Il Duomo dedicato a S. Agata sarebbe stato fondato nel 1565. L'articolo completo sul giornalino parrocchiale "Agathae sub alis..." n. 15, scaricabile dalla sezione "Scarica il Giornalino".
30-05-16

Alla fine del ‘500, Alì doveva essere un ricco e florido centro. In questo periodo, Messina e tutto il comprensorio jonico si arricchirono di stupende opere d’arte grazie all’arrivo in città di grandi artisti toscani che portarono con loro l’esperienza del Rinascimento italiano. Si iniziò, così, a costruire alla maniera di questa corrente stilistica, il “manierismo”, appunto. Il progetto della nostra chiesa si può fare rientrare in questa corrente e, considerando i disastrosi terremoti che hanno colpito la città di Messina, il Duomo di Alì viene considerato un notevole esempio di architettura di quel tempo.

Fu in questo fiorente periodo storico, infatti, che, considerato anche l’accresciuto numero di abitanti, ad Alì si decise di costruire una più moderna e grande chiesa, rispetto alla Matrice esistente.

Padre Serafino junior indica come data di fondazione il 1565, data inverosimile secondo gli storici: questi, visto lo stile del sacro edificio, tendono a far slittare di quasi un ventennio l’inizio della costruzione.

Lo storico catanese Carrera, invece, indica come anno d’inizio dei lavori il 1582. Probabilmente Padre Serafino, nel suo scritto, si riferiva alla progettazione e non alla costruzione, infatti, per edificare un monumento così importante ci si sarà dovuti preparare.

Innanzitutto, bisognava trovare i fondi e in paese non vi erano famiglie nobili o potenti ordini religiosi.

Così, tutti i proventi provenivano dall’elemosina della gente, dai lasciti, dalle donazioni e dalle giornate lavorative offerte gratuitamente dal popolo.

La fonte più sicura di sostegno economico venne individuata nell’ampliamento del patrimonio fondiario della chiesa, insieme alla gestione delle gabelle sul grano e sulla seta.

Nel 1607 un incendio distrusse l’antica Chiesa Madre (oggi chiesa dell’Immacolata) e vista la situazione di emergenza, anche se la nuova Chiesa Maggiore non era stata ancora ultimata, si provvide a spostare qui i documenti e le suppellettili superstiti e ben presto anche il titolo. Dopo gli interventi di ripristino dell’antica chiesa madre, infatti, questa venne indicata come “S. Agata la Vetere”. Il Sacramento del Battesimo, invece, venne amministrato nella chiesa dello Spirito Santo, e solo dal 21 febbraio del 1608 si iniziò a Battezzare nella “Chiesa Nova Maggiore di S. Agata”. La chiesa durante i due secoli successivi fu dotata di tutto l’arredo che serviva per officiare i riti sacri.
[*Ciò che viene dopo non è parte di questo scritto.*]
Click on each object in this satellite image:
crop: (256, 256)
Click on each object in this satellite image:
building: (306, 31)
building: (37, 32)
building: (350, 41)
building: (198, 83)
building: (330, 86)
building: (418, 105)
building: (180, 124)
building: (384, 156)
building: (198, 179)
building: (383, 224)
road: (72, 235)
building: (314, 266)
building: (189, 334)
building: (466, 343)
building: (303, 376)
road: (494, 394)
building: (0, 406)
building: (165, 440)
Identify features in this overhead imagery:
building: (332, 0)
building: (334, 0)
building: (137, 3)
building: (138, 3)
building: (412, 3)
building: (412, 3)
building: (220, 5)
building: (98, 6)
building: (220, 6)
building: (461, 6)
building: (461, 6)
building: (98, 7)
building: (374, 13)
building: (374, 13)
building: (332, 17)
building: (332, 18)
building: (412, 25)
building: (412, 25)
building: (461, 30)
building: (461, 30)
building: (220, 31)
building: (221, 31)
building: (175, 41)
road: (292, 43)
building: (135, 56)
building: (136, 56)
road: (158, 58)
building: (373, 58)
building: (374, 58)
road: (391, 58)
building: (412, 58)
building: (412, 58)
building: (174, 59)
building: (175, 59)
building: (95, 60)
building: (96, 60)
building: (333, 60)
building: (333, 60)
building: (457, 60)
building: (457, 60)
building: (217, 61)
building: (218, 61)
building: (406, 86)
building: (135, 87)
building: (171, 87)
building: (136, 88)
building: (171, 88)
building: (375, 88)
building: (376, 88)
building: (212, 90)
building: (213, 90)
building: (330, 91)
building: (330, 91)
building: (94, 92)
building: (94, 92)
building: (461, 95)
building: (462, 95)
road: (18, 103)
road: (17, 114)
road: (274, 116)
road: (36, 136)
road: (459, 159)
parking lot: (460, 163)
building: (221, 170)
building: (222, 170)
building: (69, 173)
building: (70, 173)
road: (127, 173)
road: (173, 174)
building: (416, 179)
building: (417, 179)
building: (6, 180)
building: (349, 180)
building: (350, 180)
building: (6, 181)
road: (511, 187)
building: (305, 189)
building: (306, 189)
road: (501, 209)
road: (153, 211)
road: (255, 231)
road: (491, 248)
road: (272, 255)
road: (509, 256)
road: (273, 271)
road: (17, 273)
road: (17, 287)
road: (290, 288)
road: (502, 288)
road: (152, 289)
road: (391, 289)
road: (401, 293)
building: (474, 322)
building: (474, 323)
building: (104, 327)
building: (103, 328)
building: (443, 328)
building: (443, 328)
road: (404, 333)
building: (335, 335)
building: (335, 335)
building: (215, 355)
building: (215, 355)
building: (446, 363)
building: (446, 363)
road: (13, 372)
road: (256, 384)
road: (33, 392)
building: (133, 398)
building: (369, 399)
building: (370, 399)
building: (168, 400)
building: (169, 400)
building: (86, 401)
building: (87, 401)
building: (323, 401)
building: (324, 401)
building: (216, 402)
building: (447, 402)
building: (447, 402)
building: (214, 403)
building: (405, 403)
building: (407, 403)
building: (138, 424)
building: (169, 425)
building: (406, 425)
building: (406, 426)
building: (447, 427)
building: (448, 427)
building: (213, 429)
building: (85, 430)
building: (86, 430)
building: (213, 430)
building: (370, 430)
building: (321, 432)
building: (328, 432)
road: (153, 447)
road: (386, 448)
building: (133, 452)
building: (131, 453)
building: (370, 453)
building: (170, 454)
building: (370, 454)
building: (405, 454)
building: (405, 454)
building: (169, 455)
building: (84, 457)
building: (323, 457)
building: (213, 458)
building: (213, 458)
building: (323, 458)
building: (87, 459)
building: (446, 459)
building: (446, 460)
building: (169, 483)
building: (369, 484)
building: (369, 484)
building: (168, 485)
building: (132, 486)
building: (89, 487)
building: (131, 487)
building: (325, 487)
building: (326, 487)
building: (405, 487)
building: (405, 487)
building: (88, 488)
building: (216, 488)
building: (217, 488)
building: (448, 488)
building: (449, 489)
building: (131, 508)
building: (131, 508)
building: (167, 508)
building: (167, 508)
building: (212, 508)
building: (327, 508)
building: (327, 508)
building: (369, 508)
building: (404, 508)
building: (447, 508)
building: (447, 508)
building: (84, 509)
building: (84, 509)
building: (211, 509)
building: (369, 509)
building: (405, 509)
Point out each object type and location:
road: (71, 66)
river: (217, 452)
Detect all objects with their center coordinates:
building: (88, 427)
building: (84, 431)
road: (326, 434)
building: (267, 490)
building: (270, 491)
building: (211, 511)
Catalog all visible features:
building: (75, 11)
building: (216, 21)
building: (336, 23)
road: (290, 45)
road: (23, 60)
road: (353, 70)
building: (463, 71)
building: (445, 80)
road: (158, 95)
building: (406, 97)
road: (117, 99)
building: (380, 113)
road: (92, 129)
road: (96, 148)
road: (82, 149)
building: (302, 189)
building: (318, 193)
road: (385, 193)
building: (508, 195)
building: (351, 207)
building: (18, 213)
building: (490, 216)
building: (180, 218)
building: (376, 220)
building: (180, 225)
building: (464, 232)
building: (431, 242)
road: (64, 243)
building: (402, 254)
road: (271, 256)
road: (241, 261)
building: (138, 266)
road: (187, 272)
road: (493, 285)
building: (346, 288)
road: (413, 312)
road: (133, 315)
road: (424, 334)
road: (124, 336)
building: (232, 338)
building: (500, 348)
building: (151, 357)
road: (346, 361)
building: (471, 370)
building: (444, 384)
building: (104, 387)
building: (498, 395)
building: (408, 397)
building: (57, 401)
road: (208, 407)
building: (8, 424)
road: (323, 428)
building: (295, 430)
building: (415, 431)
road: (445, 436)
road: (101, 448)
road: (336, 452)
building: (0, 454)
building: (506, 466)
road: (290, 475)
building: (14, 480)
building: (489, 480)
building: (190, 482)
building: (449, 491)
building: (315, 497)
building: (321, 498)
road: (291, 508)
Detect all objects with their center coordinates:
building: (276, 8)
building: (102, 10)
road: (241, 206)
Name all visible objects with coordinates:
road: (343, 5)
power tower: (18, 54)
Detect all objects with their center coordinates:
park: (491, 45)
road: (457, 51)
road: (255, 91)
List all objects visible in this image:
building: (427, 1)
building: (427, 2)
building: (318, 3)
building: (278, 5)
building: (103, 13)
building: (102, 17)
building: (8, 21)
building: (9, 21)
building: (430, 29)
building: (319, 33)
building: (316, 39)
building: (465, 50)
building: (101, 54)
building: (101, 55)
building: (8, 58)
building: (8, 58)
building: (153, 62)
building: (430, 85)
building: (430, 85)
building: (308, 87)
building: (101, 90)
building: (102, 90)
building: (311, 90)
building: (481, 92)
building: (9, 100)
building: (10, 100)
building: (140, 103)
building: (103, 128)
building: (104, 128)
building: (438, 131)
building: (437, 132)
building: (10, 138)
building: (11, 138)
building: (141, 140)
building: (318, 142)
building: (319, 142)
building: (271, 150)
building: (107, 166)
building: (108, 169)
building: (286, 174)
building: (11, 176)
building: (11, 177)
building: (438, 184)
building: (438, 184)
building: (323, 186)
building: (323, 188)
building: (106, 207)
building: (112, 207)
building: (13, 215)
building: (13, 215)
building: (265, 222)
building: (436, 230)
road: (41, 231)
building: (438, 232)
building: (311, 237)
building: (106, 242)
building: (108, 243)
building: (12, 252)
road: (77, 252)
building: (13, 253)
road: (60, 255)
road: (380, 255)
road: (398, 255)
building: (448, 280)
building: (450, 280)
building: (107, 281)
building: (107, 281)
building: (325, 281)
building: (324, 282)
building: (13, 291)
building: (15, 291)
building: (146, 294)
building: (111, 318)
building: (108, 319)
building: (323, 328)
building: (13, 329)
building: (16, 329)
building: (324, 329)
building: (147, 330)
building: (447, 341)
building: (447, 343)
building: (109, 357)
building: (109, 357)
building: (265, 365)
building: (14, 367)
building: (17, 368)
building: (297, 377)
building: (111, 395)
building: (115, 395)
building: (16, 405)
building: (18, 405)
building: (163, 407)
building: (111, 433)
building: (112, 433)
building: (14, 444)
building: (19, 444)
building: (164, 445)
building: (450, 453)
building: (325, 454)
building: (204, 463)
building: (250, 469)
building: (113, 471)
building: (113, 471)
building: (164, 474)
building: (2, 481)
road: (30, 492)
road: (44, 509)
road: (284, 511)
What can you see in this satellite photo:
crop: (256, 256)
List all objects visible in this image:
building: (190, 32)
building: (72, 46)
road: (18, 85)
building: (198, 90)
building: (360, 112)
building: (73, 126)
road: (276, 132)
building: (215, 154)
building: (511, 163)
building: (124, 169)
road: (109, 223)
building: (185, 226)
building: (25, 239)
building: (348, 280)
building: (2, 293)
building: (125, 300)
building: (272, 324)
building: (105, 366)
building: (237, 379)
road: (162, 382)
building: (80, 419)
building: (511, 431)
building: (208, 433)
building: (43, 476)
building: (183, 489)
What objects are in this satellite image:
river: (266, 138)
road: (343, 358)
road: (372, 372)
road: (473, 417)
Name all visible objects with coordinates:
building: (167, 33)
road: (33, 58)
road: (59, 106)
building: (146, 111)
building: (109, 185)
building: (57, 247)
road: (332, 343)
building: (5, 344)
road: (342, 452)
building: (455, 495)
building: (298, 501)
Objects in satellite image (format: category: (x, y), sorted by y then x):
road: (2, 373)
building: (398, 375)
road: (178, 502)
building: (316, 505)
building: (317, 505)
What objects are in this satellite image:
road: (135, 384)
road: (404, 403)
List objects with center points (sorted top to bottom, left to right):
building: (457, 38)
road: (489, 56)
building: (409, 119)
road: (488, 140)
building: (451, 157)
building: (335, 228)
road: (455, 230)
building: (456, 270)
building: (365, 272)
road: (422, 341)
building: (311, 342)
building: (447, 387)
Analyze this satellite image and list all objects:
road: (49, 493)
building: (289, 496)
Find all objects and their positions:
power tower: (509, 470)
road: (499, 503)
Grazie alla munificenza del sacerdote Antonino Fiumara, morto il 24 luglio del 1702, che lasciò tutta la sua eredità a disposizione della chiesa di Alì, si poté procedere alla realizzazione del coro ligneo e di molti altri strumenti di culto, creati, per la maggior parte, dalle raffinate maestranze messinesi. Come ci dice padre Serafino: “La Chiesa Madre è assai celebre e famosa in tutta questa comarca, perché di continuo viene assistita ed officiata da tutto questo esemplarissimo Clero, quasi in numero di 50”. Grazie al coro si poterono svolgere con comodità e solennità tutti i riti.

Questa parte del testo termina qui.